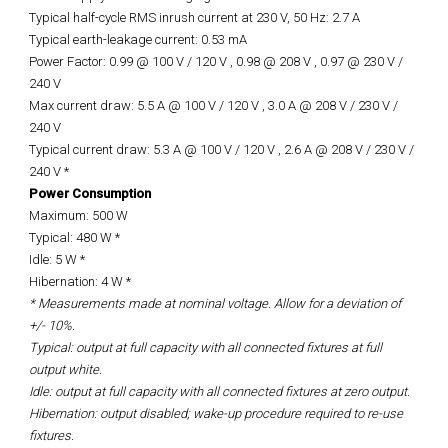
Typical half-cycle RMS inrush current at 230 V, 50 Hz: 2.7 A
Typical earth-leakage current: 0.53 mA
Power Factor: 0.99 @ 100 V / 120 V , 0.98 @ 208 V , 0.97 @ 230 V /
240 V
Max current draw: 5.5 A @ 100 V / 120 V , 3.0 A @ 208 V / 230 V /
240 V
Typical current draw: 5.3 A @ 100 V / 120 V , 2.6 A @ 208 V / 230 V /
240 V *
Power Consumption
Maximum: 500 W
Typical: 480 W *
Idle: 5 W *
Hibernation: 4 W *
* Measurements made at nominal voltage. Allow for a deviation of
+/- 10%.
Typical: output at full capacity with all connected fixtures at full
output white.
Idle: output at full capacity with all connected fixtures at zero output.
Hibernation: output disabled; wake-up procedure required to re-use
fixtures.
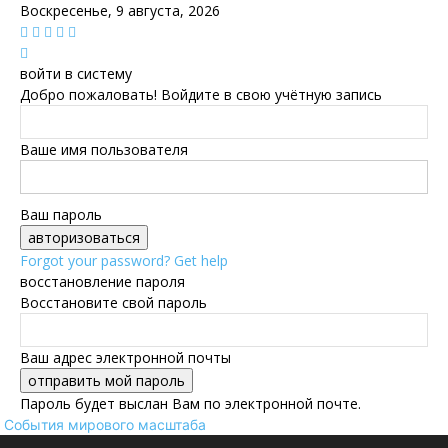
Воскресенье, 9 августа, 2026
войти в систему
Добро пожаловать! Войдите в свою учётную запись
Ваше имя пользователя
Ваш пароль
Forgot your password? Get help
восстановление пароля
Восстановите свой пароль
Ваш адрес электронной почты
Пароль будет выслан Вам по электронной почте.
События мирового масштаба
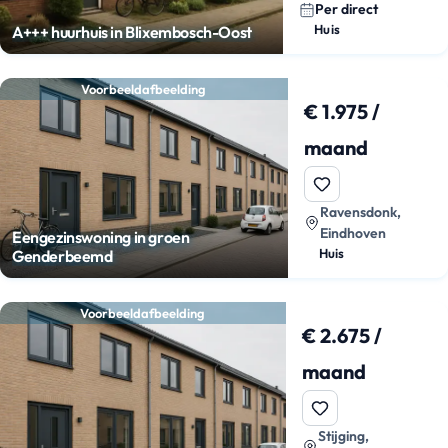
Per direct
Huis
A+++ huurhuis in Blixembosch-Oost
Voorbeeldafbeelding
€ 1.975 /
maand
Ravensdonk,
Eindhoven
Eengezinswoning in groen
Huis
Genderbeemd
Voorbeeldafbeelding
€ 2.675 /
maand
Stijging,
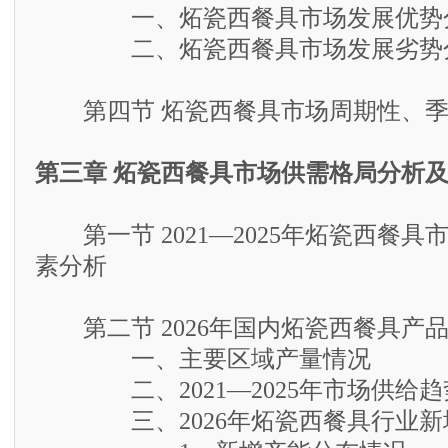
一、炻瓷西餐具市场发展优势
二、炻瓷西餐具市场发展劣势
第四节 炻瓷西餐具市场周期性、季
第三章 炻瓷西餐具市场供需格局分析
第一节 2021—2025年炻瓷西餐具
素分析
第二节 2026年国内炻瓷西餐具产
一、主要区域产量情况
二、2021—2025年市场供给趋
三、2026年炻瓷西餐具行业新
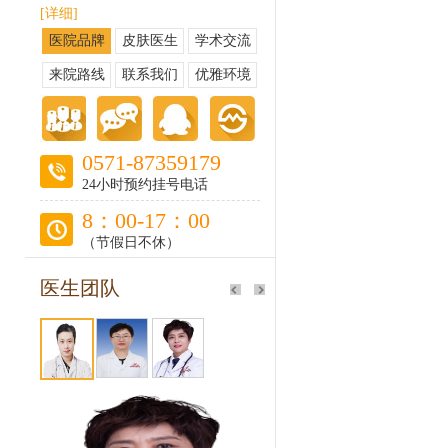
[详细]
医院品牌
皮肤医生
学术交流
来院路线
联系我们
优雅环境
0571-87359179
24小时预约挂号电话
8：00-17：00
（节假日不休）
医生团队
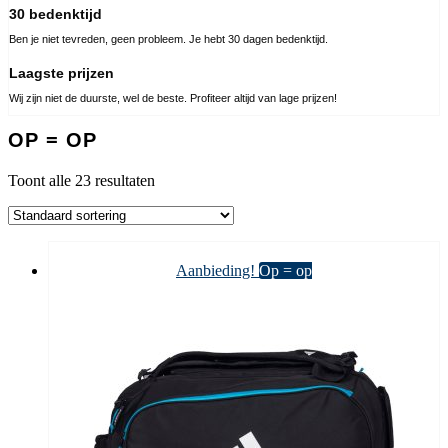
30 bedenktijd
Ben je niet tevreden, geen probleem. Je hebt 30 dagen bedenktijd.
Laagste prijzen
Wij zijn niet de duurste, wel de beste. Profiteer altijd van lage prijzen!
OP = OP
Toont alle 23 resultaten
Aanbieding!
Op = op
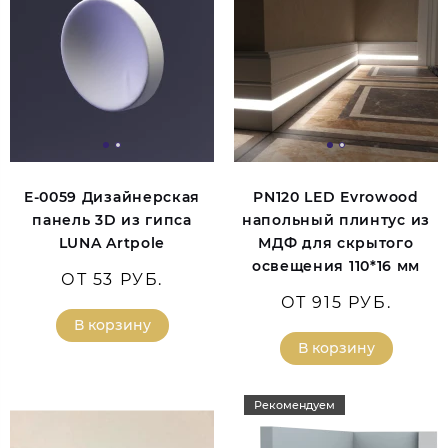
E-0059 Дизайнерская
PN120 LED Evrowood
панель 3D из гипса
напольный плинтус из
LUNA Artpole
МДФ для скрытого
освещения 110*16 мм
ОТ 53 РУБ.
ОТ 915 РУБ.
В корзину
В корзину
Рекомендуем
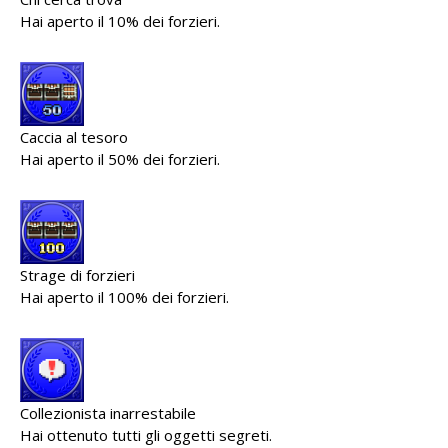
Hai aperto il 10% dei forzieri.
Caccia al tesoro
Hai aperto il 50% dei forzieri.
Strage di forzieri
Hai aperto il 100% dei forzieri.
Collezionista inarrestabile
Hai ottenuto tutti gli oggetti segreti.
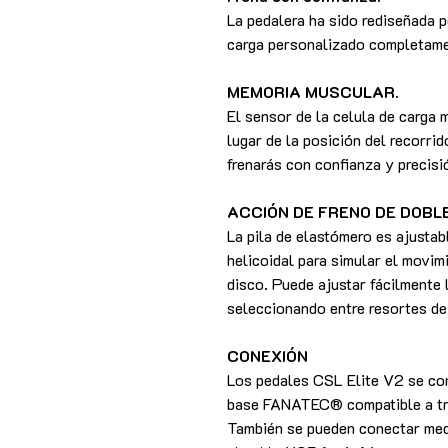
La pedalera ha sido rediseñada 
carga personalizado completame
MEMORIA MUSCULAR.
El sensor de la celula de carga m
lugar de la posición del recorri
frenarás con confianza y precis
ACCIÓN DE FRENO DE DOBL
La pila de elastómero es ajustab
helicoidal para simular el movimie
disco. Puede ajustar fácilmente 
seleccionando entre resortes de
CONEXIÓN
Los pedales CSL Elite V2 se con
base FANATEC® compatible a tra
También se pueden conectar med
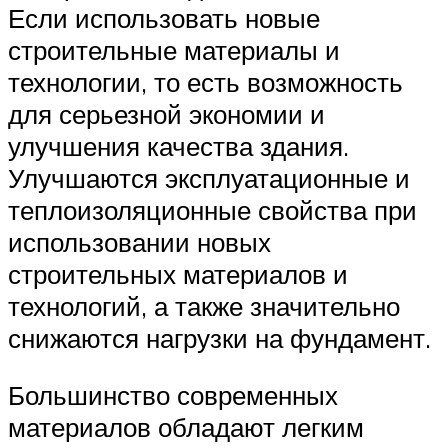
Если использовать новые
строительные материалы и
технологии, то есть возможность
для серьезной экономии и
улучшения качества здания.
Улучшаются эксплуатационные и
теплоизоляционные свойства при
использовании новых
строительных материалов и
технологий, а также значительно
снижаются нагрузки на фундамент.
Большинство современных
материалов обладают легким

========

Please copy every line of the data that carries the string "Typical".

**PROBLEM SOLUTION:**
Typical half-cycle RMS inrush current at 230 V, 50 Hz: 2.7 A
Typical earth-leakage current: 0.53 mA
Typical current draw: 5.3 A @ 100 V / 120 V , 2.6 A @ 208 V / 230 V /
Typical: 480 W *
Typical: output at full capacity with all connected fixtures at full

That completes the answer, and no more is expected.